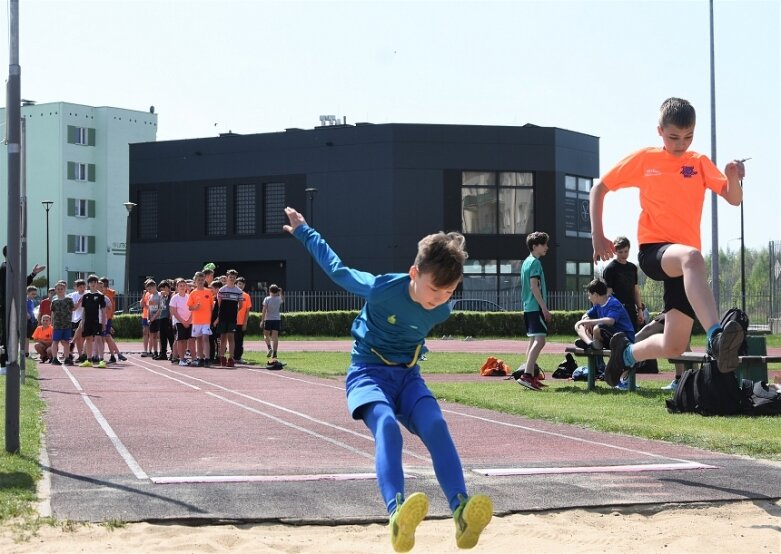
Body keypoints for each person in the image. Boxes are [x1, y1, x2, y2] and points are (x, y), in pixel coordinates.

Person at [283, 206, 492, 553]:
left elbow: (415, 338)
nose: (438, 300)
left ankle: (462, 513)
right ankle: (397, 517)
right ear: (414, 273)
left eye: (449, 293)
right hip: (368, 372)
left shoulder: (442, 309)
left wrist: (418, 357)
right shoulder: (382, 289)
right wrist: (305, 232)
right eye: (434, 291)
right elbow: (338, 270)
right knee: (387, 426)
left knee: (437, 424)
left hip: (408, 378)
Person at [590, 97, 746, 387]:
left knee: (675, 344)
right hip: (655, 251)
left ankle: (625, 356)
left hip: (686, 269)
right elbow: (600, 188)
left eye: (688, 137)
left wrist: (732, 176)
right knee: (693, 257)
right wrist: (597, 234)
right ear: (659, 131)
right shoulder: (646, 159)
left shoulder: (697, 162)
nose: (681, 143)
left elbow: (733, 198)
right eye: (674, 137)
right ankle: (716, 337)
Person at [574, 279, 636, 390]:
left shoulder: (613, 303)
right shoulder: (598, 305)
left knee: (597, 328)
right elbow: (586, 315)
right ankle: (590, 343)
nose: (589, 298)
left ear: (596, 295)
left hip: (624, 338)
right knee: (579, 325)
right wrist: (586, 318)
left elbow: (610, 321)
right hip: (610, 338)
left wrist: (589, 322)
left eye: (589, 295)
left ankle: (596, 354)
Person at [517, 231, 551, 391]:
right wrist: (544, 308)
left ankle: (529, 374)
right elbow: (533, 286)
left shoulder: (526, 262)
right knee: (540, 341)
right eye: (544, 244)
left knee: (533, 341)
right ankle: (527, 376)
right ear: (535, 246)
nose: (547, 247)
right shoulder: (535, 263)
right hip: (535, 306)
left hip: (527, 307)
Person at [0, 245, 45, 367]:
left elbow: (21, 285)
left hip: (10, 305)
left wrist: (33, 274)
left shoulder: (10, 268)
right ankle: (4, 363)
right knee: (7, 334)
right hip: (7, 305)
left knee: (12, 333)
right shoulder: (5, 268)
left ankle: (7, 361)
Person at [602, 236, 644, 331]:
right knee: (618, 339)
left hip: (631, 310)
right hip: (617, 310)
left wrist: (640, 310)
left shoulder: (633, 268)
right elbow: (608, 293)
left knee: (633, 337)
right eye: (620, 252)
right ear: (615, 251)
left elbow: (635, 290)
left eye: (626, 251)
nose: (624, 254)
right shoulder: (610, 269)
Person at [215, 269, 243, 368]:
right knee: (223, 338)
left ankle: (231, 358)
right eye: (230, 277)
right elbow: (219, 304)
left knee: (231, 337)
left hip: (232, 318)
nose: (232, 279)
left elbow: (241, 305)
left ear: (235, 279)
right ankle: (222, 357)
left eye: (234, 277)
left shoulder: (239, 291)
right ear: (227, 277)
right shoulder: (222, 290)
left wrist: (234, 312)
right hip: (223, 317)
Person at [78, 275, 107, 368]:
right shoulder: (85, 296)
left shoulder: (100, 296)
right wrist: (82, 322)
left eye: (95, 282)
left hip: (97, 321)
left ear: (97, 283)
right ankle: (89, 360)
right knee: (88, 339)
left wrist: (103, 323)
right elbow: (83, 310)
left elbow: (103, 310)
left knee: (98, 339)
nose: (93, 284)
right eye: (91, 282)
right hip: (87, 321)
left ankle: (101, 360)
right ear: (88, 284)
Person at [187, 271, 214, 367]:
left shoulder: (208, 292)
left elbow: (212, 306)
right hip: (196, 320)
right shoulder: (193, 293)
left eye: (202, 280)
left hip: (206, 320)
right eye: (199, 280)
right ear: (195, 281)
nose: (200, 281)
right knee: (198, 339)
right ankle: (200, 358)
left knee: (205, 338)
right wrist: (195, 308)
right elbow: (190, 307)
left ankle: (207, 358)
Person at [49, 281, 77, 365]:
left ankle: (67, 357)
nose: (60, 290)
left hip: (67, 323)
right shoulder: (54, 300)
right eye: (58, 289)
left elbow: (73, 309)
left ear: (65, 289)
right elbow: (52, 312)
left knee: (66, 342)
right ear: (55, 290)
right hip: (57, 324)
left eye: (62, 289)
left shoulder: (69, 299)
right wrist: (52, 322)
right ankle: (54, 358)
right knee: (55, 341)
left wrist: (79, 303)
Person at [169, 278, 193, 366]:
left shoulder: (189, 296)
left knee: (186, 340)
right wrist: (183, 321)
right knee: (180, 340)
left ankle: (184, 358)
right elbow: (174, 312)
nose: (182, 287)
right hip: (179, 322)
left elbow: (192, 310)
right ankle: (181, 359)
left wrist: (189, 320)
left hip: (189, 322)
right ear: (177, 287)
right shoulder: (175, 298)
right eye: (180, 286)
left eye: (184, 285)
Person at [261, 284, 284, 361]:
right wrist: (280, 292)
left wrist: (262, 320)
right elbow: (282, 299)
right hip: (277, 319)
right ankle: (275, 353)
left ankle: (269, 347)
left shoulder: (267, 299)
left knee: (265, 335)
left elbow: (264, 310)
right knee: (275, 337)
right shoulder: (279, 299)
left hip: (268, 319)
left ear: (269, 291)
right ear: (277, 291)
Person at [234, 276, 252, 363]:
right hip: (232, 322)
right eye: (239, 284)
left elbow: (247, 311)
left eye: (242, 284)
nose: (241, 286)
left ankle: (238, 357)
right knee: (232, 340)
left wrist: (245, 323)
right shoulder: (232, 294)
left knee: (239, 341)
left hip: (241, 322)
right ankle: (231, 357)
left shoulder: (246, 296)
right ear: (236, 284)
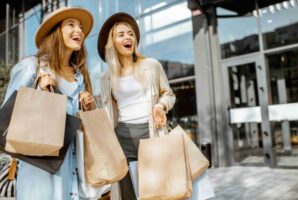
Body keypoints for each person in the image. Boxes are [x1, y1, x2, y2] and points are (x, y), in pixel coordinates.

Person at [3, 7, 95, 200]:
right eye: (71, 24)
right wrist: (39, 91)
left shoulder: (80, 77)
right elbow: (8, 118)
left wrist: (90, 109)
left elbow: (84, 130)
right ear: (55, 32)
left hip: (75, 176)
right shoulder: (32, 66)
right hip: (41, 177)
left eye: (80, 27)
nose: (79, 30)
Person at [97, 12, 176, 200]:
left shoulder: (151, 65)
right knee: (129, 194)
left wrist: (160, 107)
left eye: (131, 33)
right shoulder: (106, 77)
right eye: (121, 34)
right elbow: (108, 112)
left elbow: (169, 94)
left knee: (159, 190)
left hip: (152, 132)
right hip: (122, 137)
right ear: (113, 42)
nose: (128, 37)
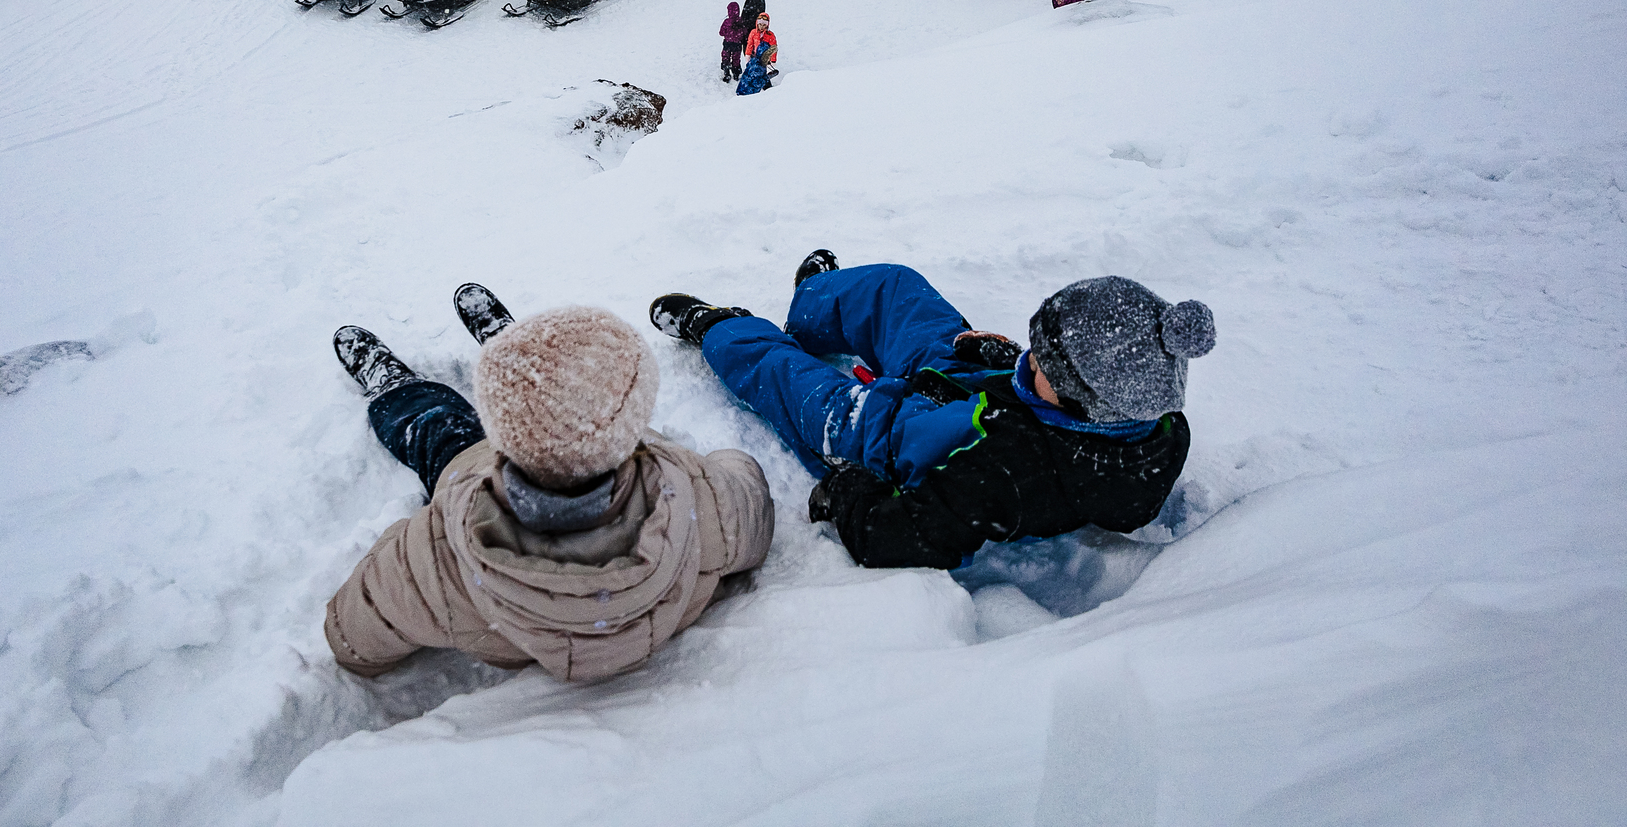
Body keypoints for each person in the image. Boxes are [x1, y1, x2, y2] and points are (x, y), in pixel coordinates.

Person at [323, 285, 774, 684]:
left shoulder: (436, 555)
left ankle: (402, 387)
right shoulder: (698, 501)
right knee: (564, 389)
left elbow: (352, 634)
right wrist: (720, 463)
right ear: (627, 429)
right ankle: (541, 371)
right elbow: (749, 497)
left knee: (435, 429)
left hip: (467, 467)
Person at [648, 257, 1213, 571]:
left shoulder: (1006, 475)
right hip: (973, 388)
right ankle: (816, 301)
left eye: (1041, 361)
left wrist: (850, 493)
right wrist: (1009, 365)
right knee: (898, 290)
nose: (1030, 356)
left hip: (895, 440)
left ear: (1076, 397)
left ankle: (720, 327)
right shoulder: (1151, 422)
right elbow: (1063, 402)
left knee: (789, 377)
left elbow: (905, 536)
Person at [735, 13, 777, 95]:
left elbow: (773, 49)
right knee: (753, 73)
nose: (761, 26)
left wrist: (773, 60)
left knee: (762, 72)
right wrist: (747, 55)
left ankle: (766, 86)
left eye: (764, 24)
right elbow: (750, 44)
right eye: (760, 24)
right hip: (755, 57)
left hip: (765, 58)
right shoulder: (753, 32)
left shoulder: (770, 35)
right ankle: (751, 87)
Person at [718, 0, 747, 83]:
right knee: (736, 58)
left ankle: (726, 72)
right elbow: (744, 32)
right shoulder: (741, 21)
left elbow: (721, 32)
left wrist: (728, 35)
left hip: (727, 43)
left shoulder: (727, 22)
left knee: (725, 56)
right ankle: (736, 73)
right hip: (737, 44)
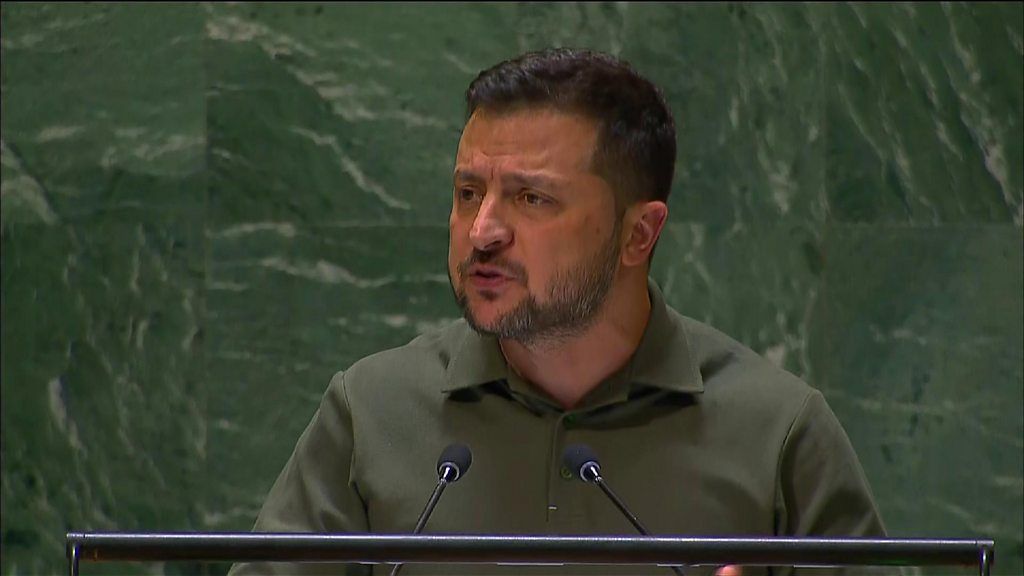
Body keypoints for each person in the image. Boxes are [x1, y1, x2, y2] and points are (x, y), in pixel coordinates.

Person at [229, 48, 886, 576]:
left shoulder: (778, 433)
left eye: (531, 199)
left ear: (638, 235)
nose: (483, 231)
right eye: (468, 192)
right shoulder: (371, 411)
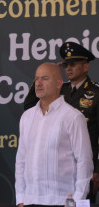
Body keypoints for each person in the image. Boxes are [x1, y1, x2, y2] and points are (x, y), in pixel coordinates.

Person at [16, 63, 93, 207]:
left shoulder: (73, 117)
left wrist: (77, 200)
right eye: (37, 78)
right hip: (30, 203)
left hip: (61, 203)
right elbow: (21, 160)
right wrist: (21, 197)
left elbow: (84, 161)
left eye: (45, 78)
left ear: (59, 83)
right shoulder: (27, 117)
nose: (38, 83)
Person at [23, 42, 99, 197]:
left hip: (85, 165)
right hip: (58, 168)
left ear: (86, 67)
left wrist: (97, 169)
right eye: (66, 65)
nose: (68, 68)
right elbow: (29, 105)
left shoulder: (96, 92)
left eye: (73, 64)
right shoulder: (59, 89)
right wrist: (43, 78)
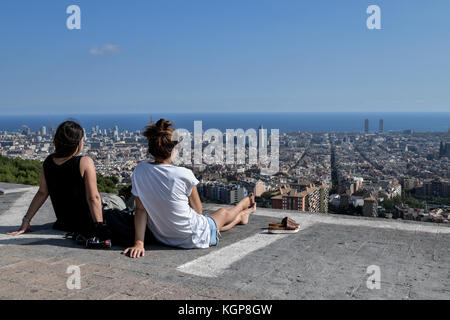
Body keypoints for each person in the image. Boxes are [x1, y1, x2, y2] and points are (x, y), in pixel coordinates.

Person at [123, 119, 256, 258]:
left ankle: (241, 216)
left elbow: (140, 210)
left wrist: (139, 243)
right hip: (192, 237)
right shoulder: (183, 174)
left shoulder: (139, 170)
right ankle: (243, 204)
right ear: (174, 150)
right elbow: (198, 211)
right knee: (222, 213)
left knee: (213, 227)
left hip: (163, 236)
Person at [7, 121, 109, 239]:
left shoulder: (48, 162)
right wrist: (99, 228)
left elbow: (42, 193)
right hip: (87, 223)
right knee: (115, 201)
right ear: (77, 143)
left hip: (63, 225)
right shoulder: (85, 162)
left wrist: (26, 221)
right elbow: (93, 198)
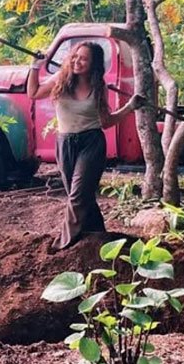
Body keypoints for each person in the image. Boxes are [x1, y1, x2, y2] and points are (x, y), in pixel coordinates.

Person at [26, 41, 141, 249]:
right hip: (65, 143)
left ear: (94, 64)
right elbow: (33, 93)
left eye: (84, 59)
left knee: (78, 196)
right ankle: (98, 237)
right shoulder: (61, 79)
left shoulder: (99, 87)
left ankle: (63, 244)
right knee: (82, 195)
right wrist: (35, 66)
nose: (77, 61)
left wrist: (129, 107)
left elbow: (106, 121)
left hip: (91, 143)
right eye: (75, 57)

----

Assigned task: Leave out any pictures, please, and quote only the lines from the top of the data through the line that contains "right shoulder: (5, 268)".

Expected answer:
Body keypoints for each person in the image. Boxes are [x1, y1, x2, y2] and points are (x, y), in pixel coordinates.

Person at [283, 206, 492, 553]:
left elbow: (415, 338)
nose: (438, 300)
left ankle: (462, 513)
right ankle: (397, 517)
right ear: (414, 273)
left eye: (449, 293)
right hip: (368, 372)
left shoulder: (442, 309)
left wrist: (418, 357)
right shoulder: (382, 289)
right wrist: (305, 232)
right eye: (434, 291)
right elbow: (338, 270)
right knee: (387, 426)
left knee: (437, 424)
left hip: (408, 378)
Person at [590, 97, 746, 387]:
left knee: (675, 344)
right hip: (655, 251)
left ankle: (625, 356)
left hip: (686, 269)
right elbow: (600, 188)
left eye: (688, 137)
left wrist: (732, 176)
right knee: (693, 257)
right wrist: (597, 234)
right ear: (659, 131)
right shoulder: (646, 159)
left shoulder: (697, 162)
nose: (681, 143)
left elbow: (733, 198)
right eye: (674, 137)
right ankle: (716, 337)
Person at [574, 279, 636, 390]:
left shoulder: (613, 303)
right shoulder: (598, 305)
left knee: (597, 328)
right elbow: (586, 315)
right ankle: (590, 343)
nose: (589, 298)
left ear: (596, 295)
left hip: (624, 338)
right knee: (579, 325)
right wrist: (586, 318)
left elbow: (610, 321)
right hip: (610, 338)
left wrist: (589, 322)
left eye: (589, 295)
left ankle: (596, 354)
Person at [517, 231, 551, 391]:
right wrist: (544, 308)
left ankle: (529, 374)
right elbow: (533, 286)
left shoulder: (526, 262)
right knee: (540, 341)
right eye: (544, 244)
left knee: (533, 341)
right ankle: (527, 376)
right ear: (535, 246)
nose: (547, 247)
right shoulder: (535, 263)
right hip: (535, 306)
left hip: (527, 307)
Person at [0, 245, 45, 367]:
left elbow: (21, 285)
left hip: (10, 305)
left wrist: (33, 274)
left shoulder: (10, 268)
right ankle: (4, 363)
right knee: (7, 334)
right hip: (7, 305)
left knee: (12, 333)
right shoulder: (5, 268)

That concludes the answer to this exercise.